Increasing real valued function whose image set is connected
Let $S = [0,1) \cup [2,3]$ and $f\colon S \rightarrow \mathbb R$ be such that $f(S)$ is connected . Which of the following are true:
a) $f$ is discontinuous exactly at one point.
b) $f$ is discontinuous exactly at two points.
c) $f$ is discontinuous at infinite many points.
d) $f$ is continous.
I think $f$ is continuous . We need to show that $\lim_{x \to a^+}f(x) = f(a)$ for any $a \in S$. Since $f(x)$ is increasing, $\lim_{x \to a^+}f(x) \leq f(a)$. Suppose $\lim_{x \to a^+}f(x) < f(a)$. Then there is $l$ such that $\lim_{x \to a^+}f(x) < l <f(a)$, which contradicts connectedness of $f(S)$. Similarly we can show that $\lim_{x \to a^-}f(x) = f(a)$.

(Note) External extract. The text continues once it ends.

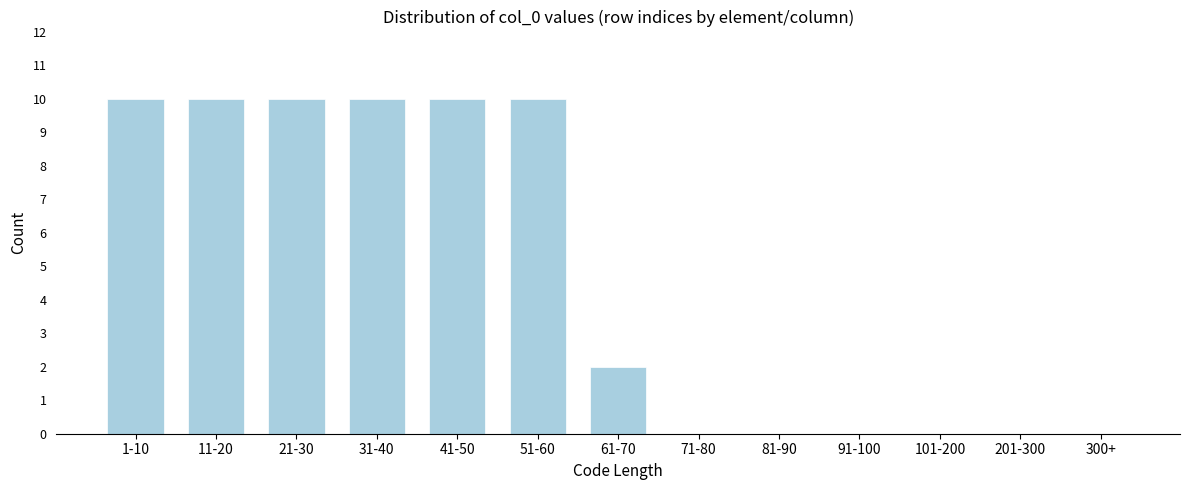

Reading right to left, what are all the values shown in this chart?

300+=0	201-300=0	101-200=0	91-100=0	81-90=0	71-80=0	61-70=2	51-60=10	41-50=10	31-40=10	21-30=10	11-20=10	1-10=10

I would be thankful if anyone would check my solution and correct me if there are any errors.
Solution 1:
Your proof is pretty good but it has a couple of loose ends you should tie up. First, you assume $\lim_{x\rightarrow a^{+}}f(x)$ exists. It does, but you need to show it. One way would be to let $x_n$ be any sequence such that $x_n\to a$ and $x_n$ is monotone decreasing. Then $\langle f(x_n)\rangle$ is monotonically decreasing and is bounded below by $f(0)$. Therefore $\langle f(x_n)\rangle$ converges by the monotone convergence theorem. Thus you can conclude the continuous limit converges.
Next you should show why $\lim_{x\rightarrow a^{+}}f(x)<\ell<f(a)$ implies $f(S)$ is not connected. You can say for example that if $A=f(S)\cap(-\infty,\ell]$ and $B=f(S)\cap[\ell,\infty)$ then $S=A\cup B$ a disjoint union of closed sets in $f(S)$ which is impossible if $f(S)$ is connected.